Im Libanon geriet die anti-syrische Regierung von Fuad Siniora nach dem Kriegsende zunehmend unter Druck. Die pro-syrische Hisbollah und ihre Verbündeten warfen Siniora eine Amerika-freundliche Politik vor und forderten eine »Regierung der nationalen Einheit«.
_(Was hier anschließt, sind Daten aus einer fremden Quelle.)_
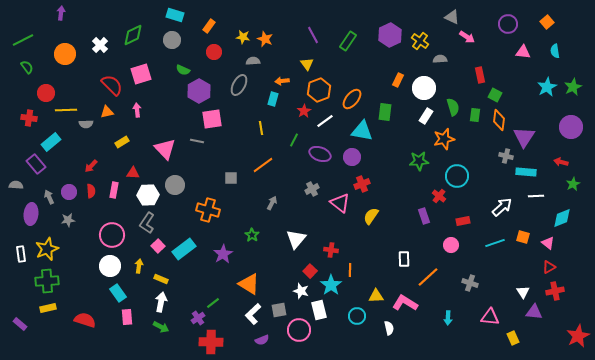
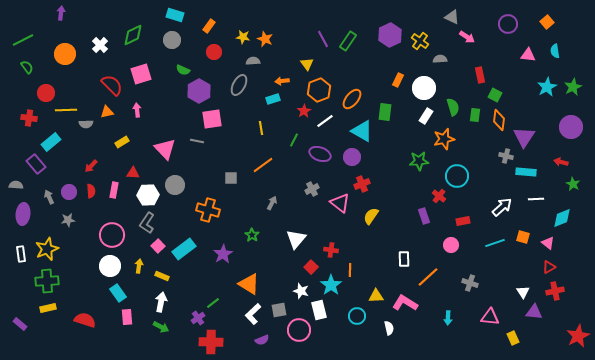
purple line at (313, 35): moved 10 px right, 4 px down
pink triangle at (523, 52): moved 5 px right, 3 px down
cyan rectangle at (273, 99): rotated 56 degrees clockwise
cyan triangle at (362, 131): rotated 20 degrees clockwise
green star at (573, 184): rotated 16 degrees counterclockwise
white line at (536, 196): moved 3 px down
purple ellipse at (31, 214): moved 8 px left
red square at (310, 271): moved 1 px right, 4 px up
yellow rectangle at (161, 279): moved 1 px right, 3 px up
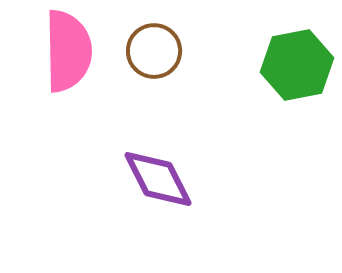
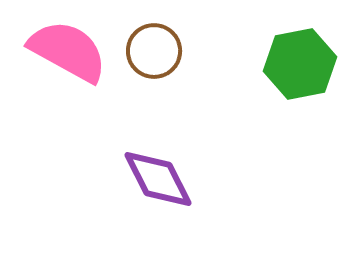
pink semicircle: rotated 60 degrees counterclockwise
green hexagon: moved 3 px right, 1 px up
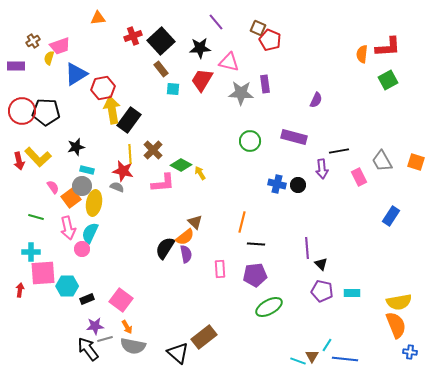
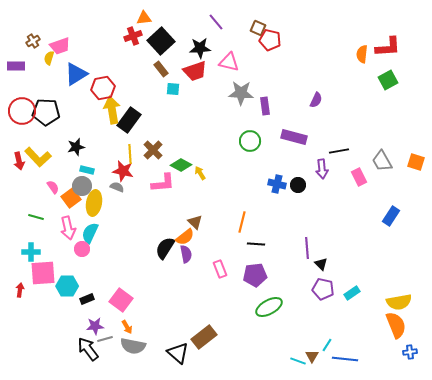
orange triangle at (98, 18): moved 46 px right
red pentagon at (270, 40): rotated 10 degrees counterclockwise
red trapezoid at (202, 80): moved 7 px left, 9 px up; rotated 140 degrees counterclockwise
purple rectangle at (265, 84): moved 22 px down
pink rectangle at (220, 269): rotated 18 degrees counterclockwise
purple pentagon at (322, 291): moved 1 px right, 2 px up
cyan rectangle at (352, 293): rotated 35 degrees counterclockwise
blue cross at (410, 352): rotated 16 degrees counterclockwise
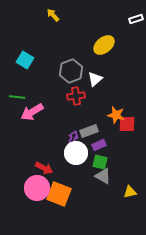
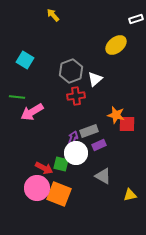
yellow ellipse: moved 12 px right
green square: moved 39 px left, 2 px down
yellow triangle: moved 3 px down
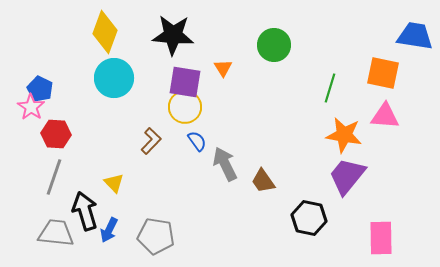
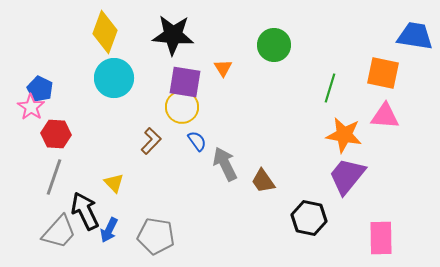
yellow circle: moved 3 px left
black arrow: rotated 9 degrees counterclockwise
gray trapezoid: moved 3 px right, 1 px up; rotated 126 degrees clockwise
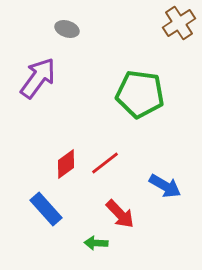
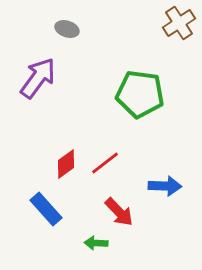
blue arrow: rotated 28 degrees counterclockwise
red arrow: moved 1 px left, 2 px up
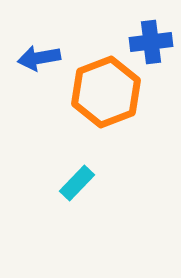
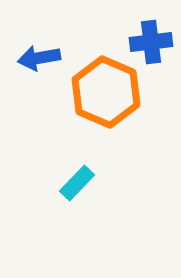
orange hexagon: rotated 16 degrees counterclockwise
Ihren vorläufigen Höhepunkt erreichten die Proteste gegen Siniora Anfang Dezember, als hunderttausende Demonstranten den Regierungssitz in Beirut belagerten und »Siniora raus« riefen. Als sunnitische Anhänger der Siniora-Regierung während einer Hisbollah-Demonstration einen schiitischen Demonstranten töteten, wurde deutlich, dass die Auseinandersetzung zwischen gewählter Regierung und der Opposition immer mehr zu einem Konflikt zwischen Schiiten und Sunniten ausuferte.
Hier braut sich ein Konflikt zusammen, der schlimme Folgen für die gesamte Region haben kann. Die Anhänger der schiitischen Hisbollah wollen nicht nur die Macht der der frei gewählten pro-westlichen Regierung brechen. Sie wollen auch ein Internationales Tribunal verhindern, das die Ermordung des Ministerpräsidenten Rafik el Hariri 2005 aufklären soll. Der syrische Geheimdienst soll nicht nur in diesen Mord verwickelt gewesen sein.
Die pro-syrischen Schiiten streben offenbar einen Umsturz im Land an durch den Druck der Straße. Damit wächst die Gefahr eines neuen Bürgerkrieges in diesem Land, das in den vergangenen 50 Jahren zwei Bürgerkriege zu erleiden hatte.
Eindringliche Mahnungen der Europäischen Union, den demokratischen Kräften im Land eine Chance zur Lösung des Konflikts zu geben, verhallten ungehört. Auch Vermittlungsversuche der Arabischen Liga zwischen den Konfliktparteien blieben bisher erfolglos.
Wenn der Libanon erneut in Flammen aufgehen sollte, wird der derselbe konfessionelle Radikalismus, der derzeit den Irak erschüttert, die Ursache sein, trotz aller Aufrufe zur Mäßigung von libanesischen Islamgelehrten an radikale Schiiten und Sunniten im Lande.